**Exercise requirements**
The records below must be transcribed exactly, with each picture left out.

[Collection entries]
..............................
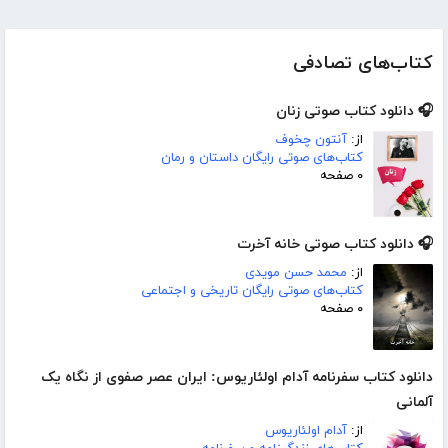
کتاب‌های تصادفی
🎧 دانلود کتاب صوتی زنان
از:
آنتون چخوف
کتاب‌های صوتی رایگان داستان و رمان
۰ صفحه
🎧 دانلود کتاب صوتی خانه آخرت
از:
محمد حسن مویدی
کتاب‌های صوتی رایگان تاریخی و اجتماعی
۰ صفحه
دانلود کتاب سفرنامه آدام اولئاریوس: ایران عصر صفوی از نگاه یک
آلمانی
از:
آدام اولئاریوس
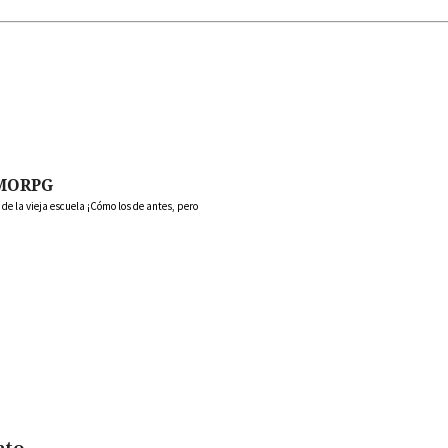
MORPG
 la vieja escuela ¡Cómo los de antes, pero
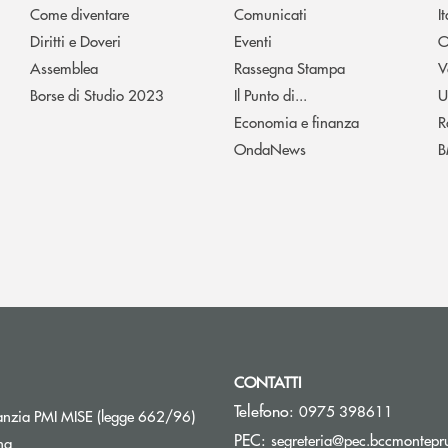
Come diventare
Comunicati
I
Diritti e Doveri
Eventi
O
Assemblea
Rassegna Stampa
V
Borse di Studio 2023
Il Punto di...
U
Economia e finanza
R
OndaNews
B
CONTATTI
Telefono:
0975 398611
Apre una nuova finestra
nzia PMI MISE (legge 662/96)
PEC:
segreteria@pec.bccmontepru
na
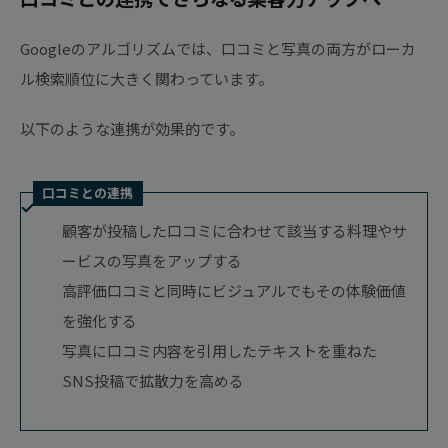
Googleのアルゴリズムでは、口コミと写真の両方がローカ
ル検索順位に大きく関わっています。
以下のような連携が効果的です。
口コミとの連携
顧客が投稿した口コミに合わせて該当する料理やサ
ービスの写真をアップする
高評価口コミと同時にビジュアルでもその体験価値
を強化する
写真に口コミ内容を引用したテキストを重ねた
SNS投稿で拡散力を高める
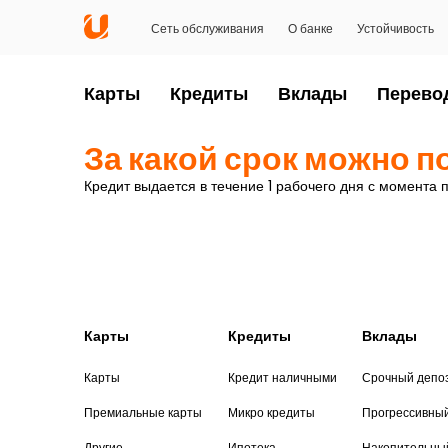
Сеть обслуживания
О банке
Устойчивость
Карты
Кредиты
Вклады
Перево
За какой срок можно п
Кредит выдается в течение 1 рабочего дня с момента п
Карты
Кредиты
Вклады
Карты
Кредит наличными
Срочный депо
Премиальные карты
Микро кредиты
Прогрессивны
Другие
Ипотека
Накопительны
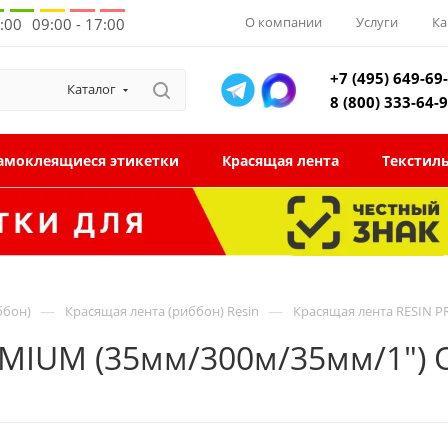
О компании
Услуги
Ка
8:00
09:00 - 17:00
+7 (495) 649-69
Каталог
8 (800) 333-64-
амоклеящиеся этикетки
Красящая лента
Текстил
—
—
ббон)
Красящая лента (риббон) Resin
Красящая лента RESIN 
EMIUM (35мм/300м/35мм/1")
..............................
**Exercise response**
کتاب‌های تصادفی
🎧 دانلود کتاب صوتی زنان
از:
آنتون چخوف
کتاب‌های صوتی رایگان داستان و رمان
۰ صفحه
🎧 دانلود کتاب صوتی خانه آخرت
از:
محمد حسن مویدی
کتاب‌های صوتی رایگان تاریخی و اجتماعی
۰ صفحه
دانلود کتاب سفرنامه آدام اولئاریوس: ایران عصر صفوی از نگاه یک
آلمانی
از:
آدام اولئاریوس
MORPG
 la vieja escuela ¡Cómo los de antes, pero
Come diventare
Comunicati
I
Diritti e Doveri
Eventi
O
Assemblea
Rassegna Stampa
V
Borse di Studio 2023
Il Punto di...
U
Economia e finanza
R
OndaNews
B
CONTATTI
Telefono:
0975 398611
Apre una nuova finestra
nzia PMI MISE (legge 662/96)
PEC:
segreteria@pec.bccmontepru
na
Googleのアルゴリズムでは、口コミと写真の両方がローカ
ル検索順位に大きく関わっています。
以下のような連携が効果的です。
口コミとの連携
顧客が投稿した口コミに合わせて該当する料理やサ
ービスの写真をアップする
高評価口コミと同時にビジュアルでもその体験価値
を強化する
写真に口コミ内容を引用したテキストを重ねた
SNS投稿で拡散力を高める
Сеть обслуживания
О банке
Устойчивость
Карты
Кредиты
Вклады
Перево
За какой срок можно п
Кредит выдается в течение 1 рабочего дня с момента п
Карты
Кредиты
Вклады
Карты
Кредит наличными
Срочный депо
Премиальные карты
Микро кредиты
Прогрессивны
Другие
Ипотека
Накопительны
О компании
Услуги
Ка
8:00
09:00 - 17:00
+7 (495) 649-69
Каталог
8 (800) 333-64-
амоклеящиеся этикетки
Красящая лента
Текстил
—
—
ббон)
Красящая лента (риббон) Resin
Красящая лента RESIN 
EMIUM (35мм/300м/35мм/1")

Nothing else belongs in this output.